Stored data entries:
*** Begin section ***

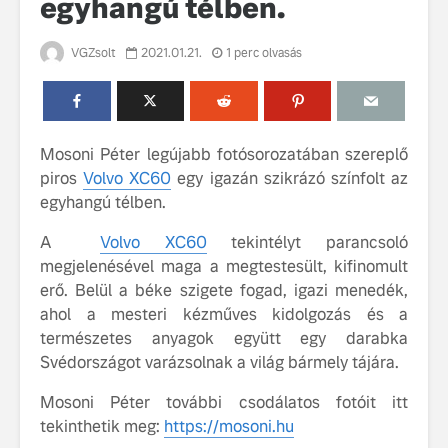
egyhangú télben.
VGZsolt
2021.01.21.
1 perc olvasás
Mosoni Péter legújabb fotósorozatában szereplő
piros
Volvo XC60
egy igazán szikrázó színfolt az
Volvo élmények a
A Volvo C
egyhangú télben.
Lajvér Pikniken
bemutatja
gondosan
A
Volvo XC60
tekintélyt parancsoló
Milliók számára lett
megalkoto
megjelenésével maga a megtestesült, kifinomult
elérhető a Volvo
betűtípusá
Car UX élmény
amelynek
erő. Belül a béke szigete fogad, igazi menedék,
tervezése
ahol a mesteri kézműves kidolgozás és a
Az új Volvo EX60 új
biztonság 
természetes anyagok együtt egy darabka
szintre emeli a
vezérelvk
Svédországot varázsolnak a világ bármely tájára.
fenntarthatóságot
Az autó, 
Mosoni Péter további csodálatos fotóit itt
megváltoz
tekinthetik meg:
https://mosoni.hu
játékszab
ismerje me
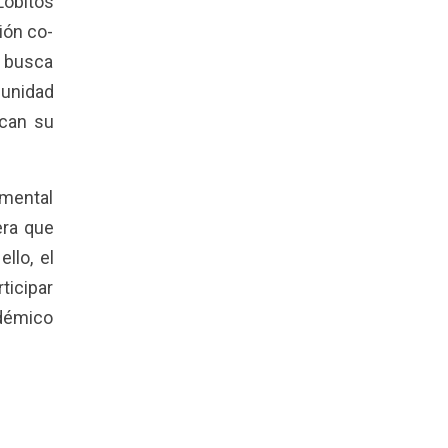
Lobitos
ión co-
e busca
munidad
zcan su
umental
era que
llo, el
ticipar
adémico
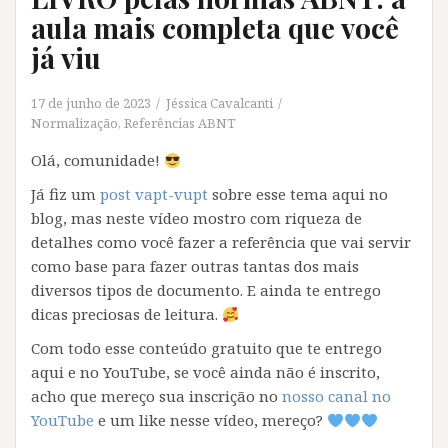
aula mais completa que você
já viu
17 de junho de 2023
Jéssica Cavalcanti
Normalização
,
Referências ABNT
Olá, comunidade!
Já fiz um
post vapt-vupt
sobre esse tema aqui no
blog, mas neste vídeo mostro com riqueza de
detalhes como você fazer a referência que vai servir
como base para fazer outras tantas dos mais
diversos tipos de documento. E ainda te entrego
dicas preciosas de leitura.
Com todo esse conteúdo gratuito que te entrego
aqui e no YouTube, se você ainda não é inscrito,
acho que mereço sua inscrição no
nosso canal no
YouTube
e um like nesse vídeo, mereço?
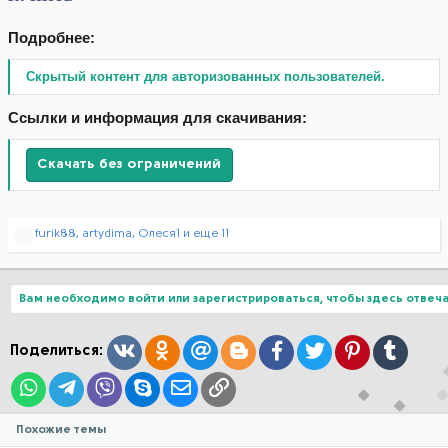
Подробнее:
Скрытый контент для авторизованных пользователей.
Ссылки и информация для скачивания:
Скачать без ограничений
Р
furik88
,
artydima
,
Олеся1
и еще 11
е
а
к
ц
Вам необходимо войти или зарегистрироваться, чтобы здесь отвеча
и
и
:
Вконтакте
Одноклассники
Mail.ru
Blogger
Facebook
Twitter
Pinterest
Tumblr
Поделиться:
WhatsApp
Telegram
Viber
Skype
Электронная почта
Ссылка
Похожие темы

*** End section ***

| Exercise description |
Nothing but a number should be given for this: how many lines in the entries above contain "YouTube"?

| Your response |
2